Last I debugged it with strace, I believe I saw abduco continuously get caught in EAGAIN

write(3, "\0\0\0\0\377\7\0\0\33[52;1H                 "..., 2055) = -1 EAGAIN (Resource temporarily unavailable)

I didn't pursue it further at the time, but I ran into it again recently. I'll try to put a patch that waits for a short period of time instead of spinning, and see if it resolves the issue.

irisjae · Answer 20 · Fri Nov 10 2023 16:19:59 GMT+0800 (China Standard Time)

Last I debugged it with strace, I believe I saw abduco continuously get caught in EAGAIN
write(3, "\0\0\0\0\377\7\0\0\33[52;1H                 "..., 2055) = -1 EAGAIN (Resource temporarily unavailable)
I didn't pursue it further at the time, but I ran into it again recently. I'll try to put a patch that waits for a short period of time instead of spinning, and see if it resolves the issue.

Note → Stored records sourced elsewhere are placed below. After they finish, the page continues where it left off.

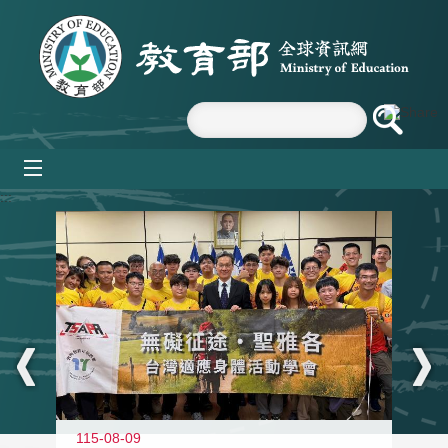
跳到主要內容區塊
mobile_menu
:::
115-08-09
11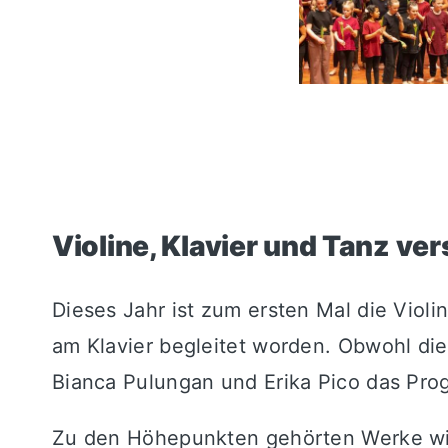
Violine, Klavier und Tanz v
Dieses Jahr ist zum ersten Mal die Vio
am Klavier begleitet worden. Obwohl di
Bianca Pulungan und Erika Pico das Pr
Zu den Höhepunkten gehörten Werke w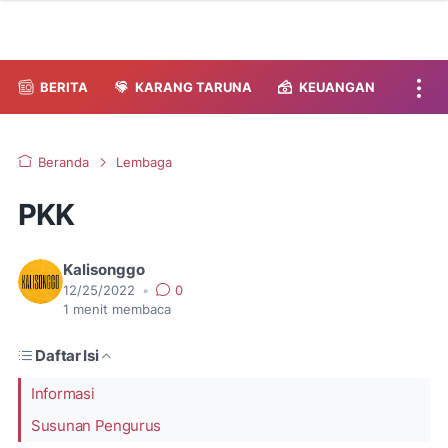
BERITA
KARANG TARUNA
KEUANGAN
Beranda
Lembaga
PKK
Kalisonggo
12/25/2022
•
0
1
menit membaca
Daftar Isi
Informasi
Susunan Pengurus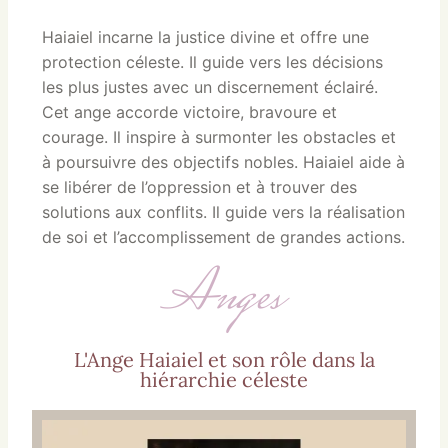
Haiaiel incarne la justice divine et offre une
protection céleste. Il guide vers les décisions
les plus justes avec un discernement éclairé.
Cet ange accorde victoire, bravoure et
courage. Il inspire à surmonter les obstacles et
à poursuivre des objectifs nobles. Haiaiel aide à
se libérer de l’oppression et à trouver des
solutions aux conflits. Il guide vers la réalisation
de soi et l’accomplissement de grandes actions.
Anges
L'Ange Haiaiel et son rôle dans la
hiérarchie céleste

Small update: I've managed to reliably reproduce the hanging problem when I access abduco from ssh, make the terminal output a lot of stuff (like while true; do echo a lot of stuff; done), and attempt to switch my VPN location (probably switching any network will do). I've attempted to simply sleep on EGAIN, and now abduco no longer blindly spins (no longer consuming 100% of cpu), but still gets caught in the EAGAIN loop after sleeping.

I'll investigate this a bit more later.

irisjae · Answer 21 · Sun Dec 10 2023 12:44:00 GMT+0800 (China Standard Time)

By the way, if you happen to be stuck in abduco on this issue, try to find the stuck abduco -a ... process left-over from when the connection was abruptly severed. In my experience, once you kill that process, the daemon process abduco -c ... will stop consuming 100% CPU and accept new connections normally.